1936. St. Bridget’s Leprosarium

She hugs the tome to her chest, dropping her head over it, the way a child might embrace a doll. When she looks up, her expression takes the place of words of thanks.

He rises to leave. She sets the book down and walks out with him. She slips her hand into his, as though that’s the most natural thing in the world. Once outside, she releases him.

He feels his soul slipping off its mooring, leaving him adrift without sail or map.





CHAPTER 37


Auspicious Sign


1937, AllSuch

Franz and Lena host a New Year’s Eve dinner for their closest circle; the occasion is bittersweet, as it is also Rune’s birthday. Chandy is detained in the plains, but the regulars—the Kariappas, the Cherians, Gracie Cartwright (but not Llewellyn), Bee and Roger Dutton, the Isaacs, the Singhs—are seated around Lena’s dining table, forearms resting on the damask cloth, the candelabra lighting their faces as in a Rembrandt painting. They toast Rune with plum wine and remember him with tears and laughter.

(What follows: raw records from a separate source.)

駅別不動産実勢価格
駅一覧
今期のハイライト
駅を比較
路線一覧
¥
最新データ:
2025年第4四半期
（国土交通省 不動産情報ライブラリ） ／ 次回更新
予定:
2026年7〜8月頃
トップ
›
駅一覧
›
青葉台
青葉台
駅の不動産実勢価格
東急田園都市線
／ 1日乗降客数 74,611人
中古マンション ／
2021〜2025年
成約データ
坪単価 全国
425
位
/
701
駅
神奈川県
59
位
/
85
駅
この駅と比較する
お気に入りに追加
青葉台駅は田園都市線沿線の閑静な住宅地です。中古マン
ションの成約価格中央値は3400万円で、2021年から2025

Digby is there too, having come three weeks earlier to occupy the guest cottage at AllSuch once more. He bears no resemblance to the shrouded, charred creature who sequestered himself in the Mylins’ guest cottage from all but Cromwell until Rune took him away. This time he is with Franz and Lena for every meal; he has driven with Franz all over the estate, observed him in the tea-tasting room, and accompanied him to the weekly tea auction. At other times he has ridden with Cromwell on horseback, learning the intricacies of tea plucking, of harvesting cardamom and coffee. Early every morning he sketches in a disciplined way for an hour, seeking to restore fluidity, if not grace, to his fingers. His plan is to return to Madras and stay with Honorine—but the Mylins insisted he stay till Rune’s birthday. Once his medical leave expires, he has no idea what will happen next.

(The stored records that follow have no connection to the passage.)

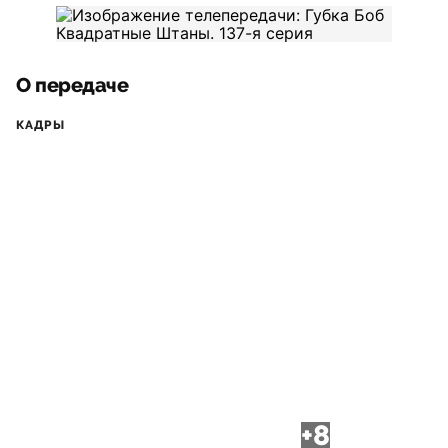
О передаче
КАДРЫ
+8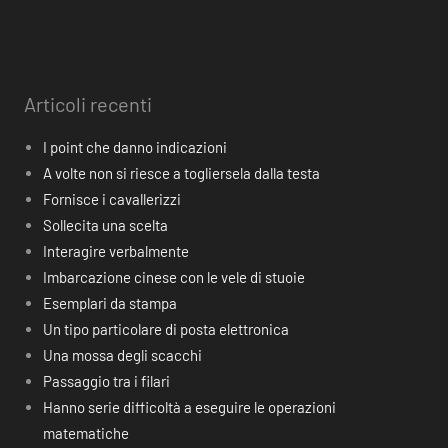
Articoli recenti
I point che danno indicazioni
A volte non si riesce a togliersela dalla testa
Fornisce i cavallerizzi
Sollecita una scelta
Interagire verbalmente
Imbarcazione cinese con le vele di stuoie
Esemplari da stampa
Un tipo particolare di posta elettronica
Una mossa degli scacchi
Passaggio tra i filari
Hanno serie difficoltà a eseguire le operazioni
matematiche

Now, at the New Year’s Eve dinner, a shy Digby, encouraged by the pleas of the guests, and with his inhibitions loosened by wine, conjures up the aspect of Rune only he knew. He speaks of Rune’s surgical genius, Digby’s gesturing hands themselves a testament to the Swede’s skill. He even bashfully opens his shirt so they might see the glowing, shield-shaped scar on his left breast. (“The sacred heart of Jesus!” exclaims Gracie, pressing her hands to her bosom.) “He died singing,” Digby says, “as alive in that moment as he was in every moment . . .” He swallows, unable to go on.

The hush that follows is unbroken even as Franz pours a round of brandy, and they wordlessly raise their glasses once more to Rune. The silence of the night pulses around them. Betty Kariappa lowers a match to the golden remnant in her glass. A blue flame, a ghost, runs across the brandy’s surface and up and down the sidewalls before it vanishes.

In the first hours of the new year, 1937, they are still at the table, the mood shifting from nostalgic to celebratory and then to numinous, as though their blood alcohol levels have crossed the threshold that unlocks their mystical natures. That is when, in the wee hours, these planters arrive at the subject they know best: the mountain slopes on which they live their lives; the fecund soil and its munificence. Sanjay brings up Müller’s Madness and the golden opportunity the sale of that distant estate presents—but only if the price is right. Then, in a sequence of steps that neither Digby nor the others later recall, they’ve formed a consortium, sketched out its charter on a napkin, and passed its first resolution unanimously: Digby and Cromwell are to go forth like Lewis and Clark, as delegates of the consortium, to meet Müller and explore Müller’s Madness.